(EXERCISE DATA)

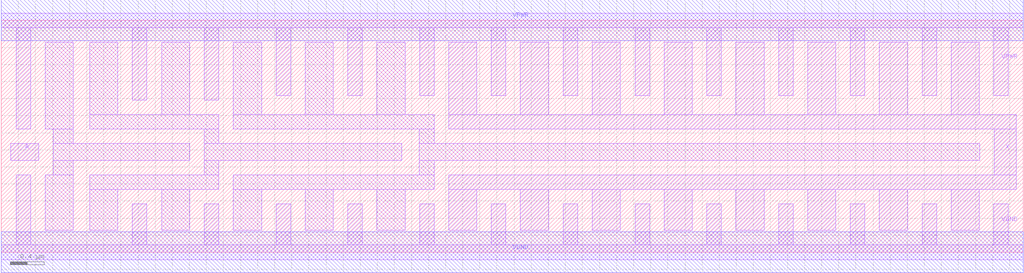
<source format=lef>
# Copyright 2020 The SkyWater PDK Authors
#
# Licensed under the Apache License, Version 2.0 (the "License");
# you may not use this file except in compliance with the License.
# You may obtain a copy of the License at
#
#     https://www.apache.org/licenses/LICENSE-2.0
#
# Unless required by applicable law or agreed to in writing, software
# distributed under the License is distributed on an "AS IS" BASIS,
# WITHOUT WARRANTIES OR CONDITIONS OF ANY KIND, either express or implied.
# See the License for the specific language governing permissions and
# limitations under the License.
#
# SPDX-License-Identifier: Apache-2.0

VERSION 5.5 ;
NAMESCASESENSITIVE ON ;
BUSBITCHARS "[]" ;
DIVIDERCHAR "/" ;
MACRO sky130_fd_sc_hd__bufbuf_16
  CLASS CORE ;
  SOURCE USER ;
  ORIGIN  0.000000  0.000000 ;
  SIZE  11.96000 BY  2.720000 ;
  SYMMETRY X Y R90 ;
  SITE unithd ;
  PIN A
    ANTENNAGATEAREA  0.247500 ;
    DIRECTION INPUT ;
    USE SIGNAL ;
    PORT
      LAYER li1 ;
        RECT 0.110000 1.075000 0.440000 1.275000 ;
    END
  END A
  PIN X
    ANTENNADIFFAREA  3.564000 ;
    DIRECTION OUTPUT ;
    USE SIGNAL ;
    PORT
      LAYER li1 ;
        RECT  5.235000 0.255000  5.485000 0.260000 ;
        RECT  5.235000 0.260000  5.565000 0.735000 ;
        RECT  5.235000 0.735000 11.875000 0.905000 ;
        RECT  5.235000 1.445000 11.875000 1.615000 ;
        RECT  5.235000 1.615000  5.565000 2.465000 ;
        RECT  6.075000 0.260000  6.405000 0.735000 ;
        RECT  6.075000 1.615000  6.405000 2.465000 ;
        RECT  6.155000 0.255000  6.325000 0.260000 ;
        RECT  6.915000 0.260000  7.245000 0.735000 ;
        RECT  6.915000 1.615000  7.245000 2.465000 ;
        RECT  6.995000 0.255000  7.165000 0.260000 ;
        RECT  7.755000 0.260000  8.085000 0.735000 ;
        RECT  7.755000 1.615000  8.085000 2.465000 ;
        RECT  8.595000 0.260000  8.925000 0.735000 ;
        RECT  8.595000 1.615000  8.925000 2.465000 ;
        RECT  9.435000 0.260000  9.765000 0.735000 ;
        RECT  9.435000 1.615000  9.765000 2.465000 ;
        RECT 10.275000 0.260000 10.605000 0.735000 ;
        RECT 10.275000 1.615000 10.605000 2.465000 ;
        RECT 11.115000 0.260000 11.445000 0.735000 ;
        RECT 11.115000 1.615000 11.445000 2.465000 ;
        RECT 11.620000 0.905000 11.875000 1.445000 ;
    END
  END X
  PIN VGND
    DIRECTION INOUT ;
    SHAPE ABUTMENT ;
    USE GROUND ;
    PORT
      LAYER li1 ;
        RECT  0.000000 -0.085000 11.960000 0.085000 ;
        RECT  0.175000  0.085000  0.345000 0.905000 ;
        RECT  1.535000  0.085000  1.705000 0.565000 ;
        RECT  2.375000  0.085000  2.545000 0.565000 ;
        RECT  3.215000  0.085000  3.385000 0.565000 ;
        RECT  4.055000  0.085000  4.225000 0.565000 ;
        RECT  4.895000  0.085000  5.065000 0.565000 ;
        RECT  5.735000  0.085000  5.905000 0.565000 ;
        RECT  6.575000  0.085000  6.745000 0.565000 ;
        RECT  7.415000  0.085000  7.585000 0.565000 ;
        RECT  8.255000  0.085000  8.425000 0.565000 ;
        RECT  9.095000  0.085000  9.265000 0.565000 ;
        RECT  9.935000  0.085000 10.105000 0.565000 ;
        RECT 10.775000  0.085000 10.945000 0.565000 ;
        RECT 11.615000  0.085000 11.785000 0.565000 ;
    END
    PORT
      LAYER met1 ;
        RECT 0.000000 -0.240000 11.960000 0.240000 ;
    END
  END VGND
  PIN VNB
    DIRECTION INOUT ;
    USE GROUND ;
    PORT
    END
  END VNB
  PIN VPB
    DIRECTION INOUT ;
    USE POWER ;
    PORT
    END
  END VPB
  PIN VPWR
    DIRECTION INOUT ;
    SHAPE ABUTMENT ;
    USE POWER ;
    PORT
      LAYER li1 ;
        RECT  0.000000 2.635000 11.960000 2.805000 ;
        RECT  0.175000 1.445000  0.345000 2.635000 ;
        RECT  1.535000 1.785000  1.705000 2.635000 ;
        RECT  2.375000 1.785000  2.545000 2.635000 ;
        RECT  3.215000 1.835000  3.385000 2.635000 ;
        RECT  4.055000 1.835000  4.225000 2.635000 ;
        RECT  4.895000 1.835000  5.065000 2.635000 ;
        RECT  5.735000 1.835000  5.905000 2.635000 ;
        RECT  6.575000 1.835000  6.745000 2.635000 ;
        RECT  7.415000 1.835000  7.585000 2.635000 ;
        RECT  8.255000 1.835000  8.425000 2.635000 ;
        RECT  9.095000 1.835000  9.265000 2.635000 ;
        RECT  9.935000 1.835000 10.105000 2.635000 ;
        RECT 10.775000 1.835000 10.945000 2.635000 ;
        RECT 11.615000 1.835000 11.785000 2.635000 ;
    END
    PORT
      LAYER met1 ;
        RECT 0.000000 2.480000 11.960000 2.960000 ;
    END
  END VPWR
  OBS
    LAYER li1 ;
      RECT 0.515000 0.260000  0.845000 0.905000 ;
      RECT 0.515000 1.445000  0.845000 2.465000 ;
      RECT 0.610000 0.905000  0.845000 1.075000 ;
      RECT 0.610000 1.075000  2.205000 1.275000 ;
      RECT 0.610000 1.275000  0.845000 1.445000 ;
      RECT 1.035000 0.260000  1.365000 0.735000 ;
      RECT 1.035000 0.735000  2.545000 0.905000 ;
      RECT 1.035000 1.445000  2.545000 1.615000 ;
      RECT 1.035000 1.615000  1.365000 2.465000 ;
      RECT 1.875000 0.260000  2.205000 0.735000 ;
      RECT 1.875000 1.615000  2.205000 2.465000 ;
      RECT 2.375000 0.905000  2.545000 1.075000 ;
      RECT 2.375000 1.075000  4.685000 1.275000 ;
      RECT 2.375000 1.275000  2.545000 1.445000 ;
      RECT 2.715000 0.260000  3.045000 0.735000 ;
      RECT 2.715000 0.735000  5.065000 0.905000 ;
      RECT 2.715000 1.445000  5.065000 1.615000 ;
      RECT 2.715000 1.615000  3.045000 2.465000 ;
      RECT 3.555000 0.260000  3.885000 0.735000 ;
      RECT 3.555000 1.615000  3.885000 2.465000 ;
      RECT 4.395000 0.260000  4.725000 0.735000 ;
      RECT 4.395000 1.615000  4.725000 2.465000 ;
      RECT 4.890000 0.905000  5.065000 1.075000 ;
      RECT 4.890000 1.075000 11.450000 1.275000 ;
      RECT 4.890000 1.275000  5.065000 1.445000 ;
  END
END sky130_fd_sc_hd__bufbuf_16
END LIBRARY

</source>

(End EXERCISE DATA)

__WHAT YOU WILL DO__
Return all of the lines above without alteration, minus the pictures.

__WRITTEN ANSWER__
<source format=lef>
# Copyright 2020 The SkyWater PDK Authors
#
# Licensed under the Apache License, Version 2.0 (the "License");
# you may not use this file except in compliance with the License.
# You may obtain a copy of the License at
#
#     https://www.apache.org/licenses/LICENSE-2.0
#
# Unless required by applicable law or agreed to in writing, software
# distributed under the License is distributed on an "AS IS" BASIS,
# WITHOUT WARRANTIES OR CONDITIONS OF ANY KIND, either express or implied.
# See the License for the specific language governing permissions and
# limitations under the License.
#
# SPDX-License-Identifier: Apache-2.0

VERSION 5.5 ;
NAMESCASESENSITIVE ON ;
BUSBITCHARS "[]" ;
DIVIDERCHAR "/" ;
MACRO sky130_fd_sc_hd__bufbuf_16
  CLASS CORE ;
  SOURCE USER ;
  ORIGIN  0.000000  0.000000 ;
  SIZE  11.96000 BY  2.720000 ;
  SYMMETRY X Y R90 ;
  SITE unithd ;
  PIN A
    ANTENNAGATEAREA  0.247500 ;
    DIRECTION INPUT ;
    USE SIGNAL ;
    PORT
      LAYER li1 ;
        RECT 0.110000 1.075000 0.440000 1.275000 ;
    END
  END A
  PIN X
    ANTENNADIFFAREA  3.564000 ;
    DIRECTION OUTPUT ;
    USE SIGNAL ;
    PORT
      LAYER li1 ;
        RECT  5.235000 0.255000  5.485000 0.260000 ;
        RECT  5.235000 0.260000  5.565000 0.735000 ;
        RECT  5.235000 0.735000 11.875000 0.905000 ;
        RECT  5.235000 1.445000 11.875000 1.615000 ;
        RECT  5.235000 1.615000  5.565000 2.465000 ;
        RECT  6.075000 0.260000  6.405000 0.735000 ;
        RECT  6.075000 1.615000  6.405000 2.465000 ;
        RECT  6.155000 0.255000  6.325000 0.260000 ;
        RECT  6.915000 0.260000  7.245000 0.735000 ;
        RECT  6.915000 1.615000  7.245000 2.465000 ;
        RECT  6.995000 0.255000  7.165000 0.260000 ;
        RECT  7.755000 0.260000  8.085000 0.735000 ;
        RECT  7.755000 1.615000  8.085000 2.465000 ;
        RECT  8.595000 0.260000  8.925000 0.735000 ;
        RECT  8.595000 1.615000  8.925000 2.465000 ;
        RECT  9.435000 0.260000  9.765000 0.735000 ;
        RECT  9.435000 1.615000  9.765000 2.465000 ;
        RECT 10.275000 0.260000 10.605000 0.735000 ;
        RECT 10.275000 1.615000 10.605000 2.465000 ;
        RECT 11.115000 0.260000 11.445000 0.735000 ;
        RECT 11.115000 1.615000 11.445000 2.465000 ;
        RECT 11.620000 0.905000 11.875000 1.445000 ;
    END
  END X
  PIN VGND
    DIRECTION INOUT ;
    SHAPE ABUTMENT ;
    USE GROUND ;
    PORT
      LAYER li1 ;
        RECT  0.000000 -0.085000 11.960000 0.085000 ;
        RECT  0.175000  0.085000  0.345000 0.905000 ;
        RECT  1.535000  0.085000  1.705000 0.565000 ;
        RECT  2.375000  0.085000  2.545000 0.565000 ;
        RECT  3.215000  0.085000  3.385000 0.565000 ;
        RECT  4.055000  0.085000  4.225000 0.565000 ;
        RECT  4.895000  0.085000  5.065000 0.565000 ;
        RECT  5.735000  0.085000  5.905000 0.565000 ;
        RECT  6.575000  0.085000  6.745000 0.565000 ;
        RECT  7.415000  0.085000  7.585000 0.565000 ;
        RECT  8.255000  0.085000  8.425000 0.565000 ;
        RECT  9.095000  0.085000  9.265000 0.565000 ;
        RECT  9.935000  0.085000 10.105000 0.565000 ;
        RECT 10.775000  0.085000 10.945000 0.565000 ;
        RECT 11.615000  0.085000 11.785000 0.565000 ;
    END
    PORT
      LAYER met1 ;
        RECT 0.000000 -0.240000 11.960000 0.240000 ;
    END
  END VGND
  PIN VNB
    DIRECTION INOUT ;
    USE GROUND ;
    PORT
    END
  END VNB
  PIN VPB
    DIRECTION INOUT ;
    USE POWER ;
    PORT
    END
  END VPB
  PIN VPWR
    DIRECTION INOUT ;
    SHAPE ABUTMENT ;
    USE POWER ;
    PORT
      LAYER li1 ;
        RECT  0.000000 2.635000 11.960000 2.805000 ;
        RECT  0.175000 1.445000  0.345000 2.635000 ;
        RECT  1.535000 1.785000  1.705000 2.635000 ;
        RECT  2.375000 1.785000  2.545000 2.635000 ;
        RECT  3.215000 1.835000  3.385000 2.635000 ;
        RECT  4.055000 1.835000  4.225000 2.635000 ;
        RECT  4.895000 1.835000  5.065000 2.635000 ;
        RECT  5.735000 1.835000  5.905000 2.635000 ;
        RECT  6.575000 1.835000  6.745000 2.635000 ;
        RECT  7.415000 1.835000  7.585000 2.635000 ;
        RECT  8.255000 1.835000  8.425000 2.635000 ;
        RECT  9.095000 1.835000  9.265000 2.635000 ;
        RECT  9.935000 1.835000 10.105000 2.635000 ;
        RECT 10.775000 1.835000 10.945000 2.635000 ;
        RECT 11.615000 1.835000 11.785000 2.635000 ;
    END
    PORT
      LAYER met1 ;
        RECT 0.000000 2.480000 11.960000 2.960000 ;
    END
  END VPWR
  OBS
    LAYER li1 ;
      RECT 0.515000 0.260000  0.845000 0.905000 ;
      RECT 0.515000 1.445000  0.845000 2.465000 ;
      RECT 0.610000 0.905000  0.845000 1.075000 ;
      RECT 0.610000 1.075000  2.205000 1.275000 ;
      RECT 0.610000 1.275000  0.845000 1.445000 ;
      RECT 1.035000 0.260000  1.365000 0.735000 ;
      RECT 1.035000 0.735000  2.545000 0.905000 ;
      RECT 1.035000 1.445000  2.545000 1.615000 ;
      RECT 1.035000 1.615000  1.365000 2.465000 ;
      RECT 1.875000 0.260000  2.205000 0.735000 ;
      RECT 1.875000 1.615000  2.205000 2.465000 ;
      RECT 2.375000 0.905000  2.545000 1.075000 ;
      RECT 2.375000 1.075000  4.685000 1.275000 ;
      RECT 2.375000 1.275000  2.545000 1.445000 ;
      RECT 2.715000 0.260000  3.045000 0.735000 ;
      RECT 2.715000 0.735000  5.065000 0.905000 ;
      RECT 2.715000 1.445000  5.065000 1.615000 ;
      RECT 2.715000 1.615000  3.045000 2.465000 ;
      RECT 3.555000 0.260000  3.885000 0.735000 ;
      RECT 3.555000 1.615000  3.885000 2.465000 ;
      RECT 4.395000 0.260000  4.725000 0.735000 ;
      RECT 4.395000 1.615000  4.725000 2.465000 ;
      RECT 4.890000 0.905000  5.065000 1.075000 ;
      RECT 4.890000 1.075000 11.450000 1.275000 ;
      RECT 4.890000 1.275000  5.065000 1.445000 ;
  END
END sky130_fd_sc_hd__bufbuf_16
END LIBRARY

</source>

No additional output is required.